House debates
Thursday, 26 June 2008
Rudd Government
Suspension of Standing and Sessional Orders
3:28 pm
Anthony Albanese (Grayndler, Australian Labor Party, Leader of the House) Share this | Hansard source
This is the 18th motion of censure or for the suspension of standing orders moved by the opposition this year—double the number moved in 2007 in the lead-up to a federal election. The opposition are motivated not by good public policy but by dealing with their own divisions. They want to give lectures to their own backbench but make the whole of the parliament sit through them. This is the weakest censure motion moved in this parliament since Federation. Not only that, they have now wound it back so we now have suspensions of standing orders for condemnation motions because they could not bring themselves to say that this was worthy of a censure motion. Can you believe that those pathetic questions today went through their tactics committee? Unbelievable.

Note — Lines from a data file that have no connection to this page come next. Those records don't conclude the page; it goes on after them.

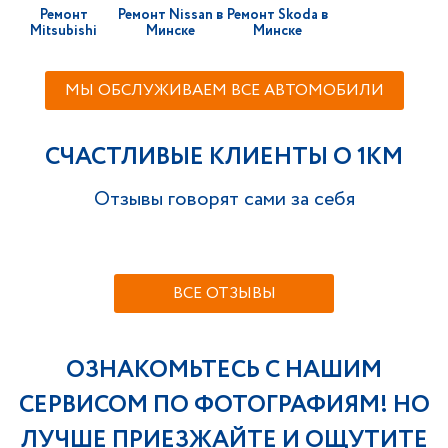
Ремонт
Ремонт Nissan в
Ремонт Skoda в
Mitsubishi
Минске
Минске
МЫ ОБСЛУЖИВАЕМ ВСЕ АВТОМОБИЛИ
СЧАСТЛИВЫЕ КЛИЕНТЫ О 1KM
Отзывы говорят сами за себя
ВСЕ ОТЗЫВЫ
ОЗНАКОМЬТЕСЬ С НАШИМ
СЕРВИСОМ ПО ФОТОГРАФИЯМ! НО
ЛУЧШЕ ПРИЕЗЖАЙТЕ И ОЩУТИТЕ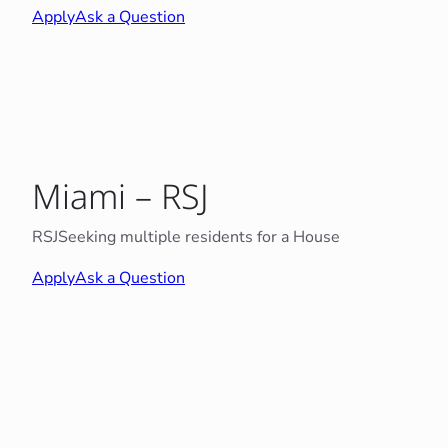
Apply
Ask a Question
Miami – RSJ
RSJ
Seeking multiple residents for a House
Apply
Ask a Question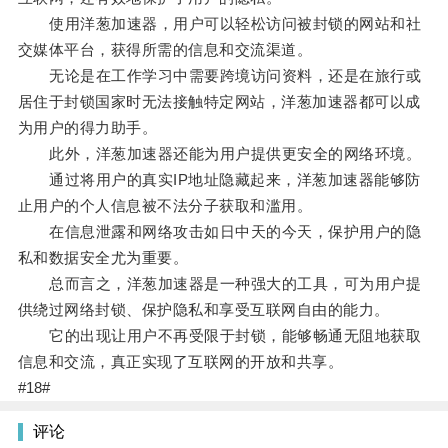
使用洋葱加速器，用户可以轻松访问被封锁的网站和社
交媒体平台，获得所需的信息和交流渠道。
无论是在工作学习中需要跨境访问资料，还是在旅行或
居住于封锁国家时无法接触特定网站，洋葱加速器都可以成
为用户的得力助手。
此外，洋葱加速器还能为用户提供更安全的网络环境。
通过将用户的真实IP地址隐藏起来，洋葱加速器能够防
止用户的个人信息被不法分子获取和滥用。
在信息泄露和网络攻击如日中天的今天，保护用户的隐
私和数据安全尤为重要。
总而言之，洋葱加速器是一种强大的工具，可为用户提
供绕过网络封锁、保护隐私和享受互联网自由的能力。
它的出现让用户不再受限于封锁，能够畅通无阻地获取
信息和交流，真正实现了互联网的开放和共享。
#18#
评论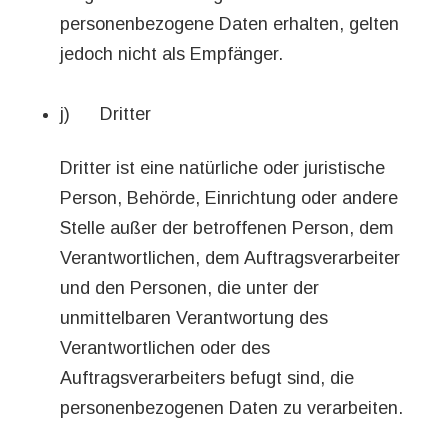
personenbezogene Daten erhalten, gelten
jedoch nicht als Empfänger.
j) Dritter
Dritter ist eine natürliche oder juristische
Person, Behörde, Einrichtung oder andere
Stelle außer der betroffenen Person, dem
Verantwortlichen, dem Auftragsverarbeiter
und den Personen, die unter der
unmittelbaren Verantwortung des
Verantwortlichen oder des
Auftragsverarbeiters befugt sind, die
personenbezogenen Daten zu verarbeiten.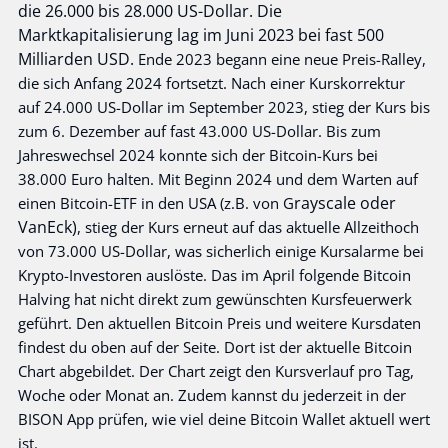
die 26.000 bis 28.000 US-Dollar. Die
Marktkapitalisierung lag im Juni 2023 bei fast 500
Milliarden USD.
Ende 2023 begann eine neue Preis-Ralley,
die sich Anfang 2024 fortsetzt. Nach einer Kurskorrektur
auf 24.000 US-Dollar im September 2023, stieg der Kurs bis
zum 6. Dezember auf fast 43.000 US-Dollar. Bis zum
Jahreswechsel 2024 konnte sich der Bitcoin-Kurs bei
38.000 Euro halten. Mit Beginn 2024 und dem Warten auf
rayscale oder
einen Bitcoin-ETF in den USA (z.B. von G
VanEck)
, stieg der Kurs erneut auf das aktuelle Allzeithoch
von 73.000 US-Dollar, was sicherlich einige Kursalarme bei
Krypto-Investoren auslöste. Das im April folgende Bitcoin
Halving hat nicht direkt zum gewünschten Kursfeuerwerk
geführt.
Den aktuellen Bitcoin Preis und weitere Kursdaten
findest du oben auf der Seite. Dort ist der aktuelle Bitcoin
Chart abgebildet. Der Chart zeigt den Kursverlauf pro Tag,
Woche oder Monat an. Zudem kannst du jederzeit in der
BISON App prüfen, wie viel deine Bitcoin Wallet aktuell wert
ist.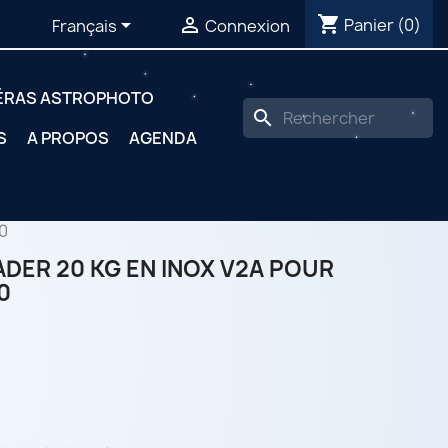
shopping_cart


Panier
(0)
Français
Connexion
ÉRAS ASTROPHOTO
search
S
A PROPOS
AGENDA
0
DER 20 KG EN INOX V2A POUR
0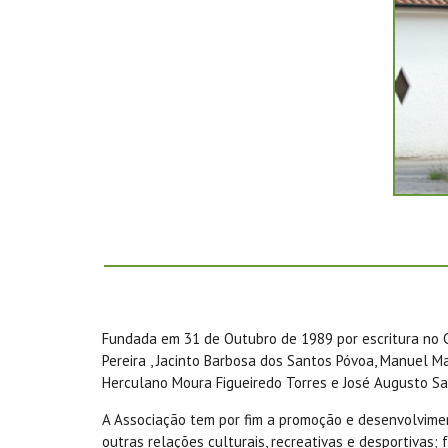
Fundada em 31 de Outubro de 1989 por escritura no C
Pereira , Jacinto Barbosa dos Santos Póvoa, Manuel Ma
Herculano Moura Figueiredo Torres e José Augusto S
A Associação tem por fim a promoção e desenvolvimen
outras relações culturais, recreativas e desportivas;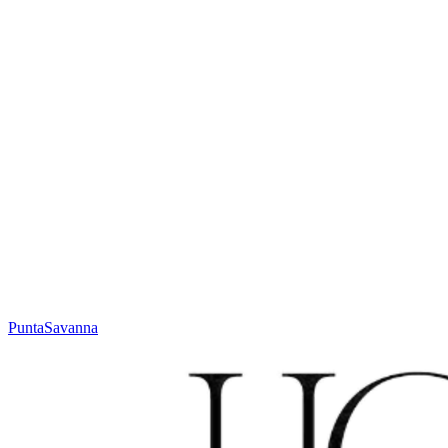
Mehr über Maßanfertigung
Oder kontaktieren Sie Ihren Partner:
sales@houseofwool.com
Höhe
Jacquard weave, low profile mm
Gewicht
± 2000 g/m²
Technik
Jacquard
Material
Wolle
Code
N. 632.1.SY600
Farbe
Terracotta
Punta
Savanna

The opposition would have Australians believe that every problem which the nation faces began at 9 am on Sunday, 25 November. They forget about the 16-year high inflation legacy that we were left. They forget about the eight interest rate rises that occurred after the 2004 election when they promised to keep interest rates at record lows. They say they are opposed to watching and the consideration of policy initiatives but they were blind to the inflation threat. They were blind to climate change. They were blind to the fact that workers were having their wages and conditions ripped away from them through Work Choices. They remain blind to the fact that we are living through an international credit crisis. Those opposite want to pretend that it does not exist, that the global community is not going through an international credit crisis. In the US, the most prominent measure of consumer confidence, the Conference Board’s index, has fallen nearly 50 per cent since the global turbulence began. In the UK, consumer confidence has fallen to its lowest level in 13 years. In New Zealand, confidence has fallen to its lowest level since 1998 when it was buffeted by the Asian financial crisis.